Address the high prevalence of physical inactivity
Given the high prevalence of physical inactivity in Lusaka, interventions are needed to promote physical activity and reduce the risk of chronic conditions. This could include increasing access to safe public spaces for exercise, promoting physical activity in schools and workplaces, and offering community based programs that encourage physical activity.
Promote responsible alcohol and drug use
The high prevalence of harmful alcohol usage and other drugs in Lusaka is concerning and requires targeted interventions. Strategies could include increasing access to substance abuse treatment and education, implementing policies that discourage harmful substance use, and promoting community based programs that support responsible substance use.
Address risky sexual behaviour
Given the high prevalence of risky sexual behaviour in Lusaka, interventions are needed to promote safer sexual practices and reduce the risk of sexually transmitted infections. This could include increasing access to sexual health services, promoting comprehensive sex education, and offering community based programs that support healthy sexual practices.

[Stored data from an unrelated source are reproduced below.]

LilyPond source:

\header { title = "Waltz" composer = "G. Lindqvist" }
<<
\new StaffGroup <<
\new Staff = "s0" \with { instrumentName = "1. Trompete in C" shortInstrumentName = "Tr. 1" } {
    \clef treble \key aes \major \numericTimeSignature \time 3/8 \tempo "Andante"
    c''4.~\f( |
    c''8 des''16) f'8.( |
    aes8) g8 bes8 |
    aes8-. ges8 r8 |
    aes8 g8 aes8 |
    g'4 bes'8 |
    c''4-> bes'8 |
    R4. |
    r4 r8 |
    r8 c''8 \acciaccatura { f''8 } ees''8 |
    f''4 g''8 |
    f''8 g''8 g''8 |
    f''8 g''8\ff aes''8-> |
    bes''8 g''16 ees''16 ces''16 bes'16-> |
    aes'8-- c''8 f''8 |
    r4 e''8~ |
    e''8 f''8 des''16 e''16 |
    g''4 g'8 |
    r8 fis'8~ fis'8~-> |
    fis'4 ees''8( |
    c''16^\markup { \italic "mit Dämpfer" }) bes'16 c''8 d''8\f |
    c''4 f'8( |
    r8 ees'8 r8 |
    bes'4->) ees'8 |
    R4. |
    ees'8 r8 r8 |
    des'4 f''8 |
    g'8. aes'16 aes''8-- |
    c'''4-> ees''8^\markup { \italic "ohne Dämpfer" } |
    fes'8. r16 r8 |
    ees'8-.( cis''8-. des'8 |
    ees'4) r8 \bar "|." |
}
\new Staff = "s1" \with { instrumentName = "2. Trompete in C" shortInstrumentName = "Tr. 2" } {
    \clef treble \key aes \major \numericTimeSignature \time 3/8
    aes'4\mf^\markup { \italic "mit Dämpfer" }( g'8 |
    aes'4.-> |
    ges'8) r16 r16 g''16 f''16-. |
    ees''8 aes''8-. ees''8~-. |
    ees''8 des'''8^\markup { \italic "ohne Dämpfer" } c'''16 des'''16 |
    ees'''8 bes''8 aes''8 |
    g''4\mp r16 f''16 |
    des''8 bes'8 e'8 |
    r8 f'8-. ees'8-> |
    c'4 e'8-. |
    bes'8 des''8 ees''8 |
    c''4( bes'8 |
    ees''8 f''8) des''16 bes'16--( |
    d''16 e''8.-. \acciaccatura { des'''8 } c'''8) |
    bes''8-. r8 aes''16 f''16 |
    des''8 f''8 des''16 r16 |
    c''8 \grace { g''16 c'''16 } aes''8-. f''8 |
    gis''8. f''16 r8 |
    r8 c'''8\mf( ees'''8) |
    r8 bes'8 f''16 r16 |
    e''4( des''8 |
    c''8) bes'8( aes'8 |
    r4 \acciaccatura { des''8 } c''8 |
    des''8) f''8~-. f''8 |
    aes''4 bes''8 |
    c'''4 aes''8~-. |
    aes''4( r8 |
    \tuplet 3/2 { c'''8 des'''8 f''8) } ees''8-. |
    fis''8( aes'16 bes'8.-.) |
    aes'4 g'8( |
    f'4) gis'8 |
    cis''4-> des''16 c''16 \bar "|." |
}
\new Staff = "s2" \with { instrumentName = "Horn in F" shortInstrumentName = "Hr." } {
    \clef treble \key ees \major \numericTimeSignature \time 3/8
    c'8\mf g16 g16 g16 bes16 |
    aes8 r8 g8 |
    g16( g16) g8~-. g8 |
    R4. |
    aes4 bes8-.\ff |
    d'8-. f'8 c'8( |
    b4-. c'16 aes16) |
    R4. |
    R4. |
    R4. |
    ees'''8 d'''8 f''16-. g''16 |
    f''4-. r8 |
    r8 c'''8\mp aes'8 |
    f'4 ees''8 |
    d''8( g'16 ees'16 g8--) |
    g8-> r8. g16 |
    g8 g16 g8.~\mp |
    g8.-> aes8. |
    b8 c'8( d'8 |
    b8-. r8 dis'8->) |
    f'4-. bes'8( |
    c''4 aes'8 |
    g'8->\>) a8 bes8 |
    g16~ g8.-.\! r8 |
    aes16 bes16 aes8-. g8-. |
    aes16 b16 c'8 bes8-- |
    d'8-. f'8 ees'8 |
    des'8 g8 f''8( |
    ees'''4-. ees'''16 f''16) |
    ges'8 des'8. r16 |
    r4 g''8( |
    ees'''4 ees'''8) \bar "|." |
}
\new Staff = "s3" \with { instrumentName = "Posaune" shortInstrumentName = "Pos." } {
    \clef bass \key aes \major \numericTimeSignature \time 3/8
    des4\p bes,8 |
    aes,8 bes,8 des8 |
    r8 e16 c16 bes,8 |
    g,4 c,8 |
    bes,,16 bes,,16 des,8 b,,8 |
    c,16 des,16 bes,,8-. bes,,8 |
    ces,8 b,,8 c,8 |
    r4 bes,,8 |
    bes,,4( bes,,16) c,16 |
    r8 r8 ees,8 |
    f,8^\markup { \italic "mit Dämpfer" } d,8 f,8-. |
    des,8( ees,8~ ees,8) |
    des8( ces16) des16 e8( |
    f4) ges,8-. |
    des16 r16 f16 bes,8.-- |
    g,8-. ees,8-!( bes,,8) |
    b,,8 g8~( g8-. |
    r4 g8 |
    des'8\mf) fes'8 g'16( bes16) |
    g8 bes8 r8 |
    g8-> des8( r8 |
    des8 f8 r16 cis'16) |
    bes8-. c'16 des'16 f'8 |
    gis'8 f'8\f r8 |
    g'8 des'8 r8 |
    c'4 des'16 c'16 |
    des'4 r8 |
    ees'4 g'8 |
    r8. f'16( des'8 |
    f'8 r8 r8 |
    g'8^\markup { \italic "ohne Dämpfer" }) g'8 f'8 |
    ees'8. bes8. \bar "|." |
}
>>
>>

Address behaviour that leads to unintentional injuries and violence
Given the high prevalence of behaviour that leads to unintentional injuries and violence, interventions are needed to promote safer communities and reduce the risk of physical harm. Strategies could include promoting conflict resolution and violence prevention strategies, increasing access to emergency services, and offering community based programs that support non-violent conflict resolution.
Address unhealthy dietary behaviours
While the prevalence of unhealthy dietary behaviour was reported as 100%, further research is needed to confirm this finding. If accurate, interventions are needed to promote healthy eating habits and reduce the risk of preventable chronic conditions. Strategies could include promoting access to healthy foods, providing nutrition education, and offering community based programs that support healthy eating habits.
In conclusion, these recommendations reflect the need to address the major health issues identified in the survey and promote healthier behaviours and practices in Lusaka. By implementing these strategies, we can improve the health and well-being of the population and reduce the burden of preventable health conditions.
Ethical Consideration
The proposal was submitted to the Tropical Disease Research Centre (TDRC) for ethical approval before it was carried out.
Informed consent by either verbal or written was obtained from eligible participants while for those below the age of consent (18 years), informed consent was obtained from their parents or guardians before the questionnaire were administered. Dropping out of participation at any stage of the study and deciding not to respond to some of the questions was allowed. This did not affect the participant in any way. To achieve maximum confidentiality, numbers, instead of names, were recorded to prevent tracing of the respondent in case confidentiality is breached.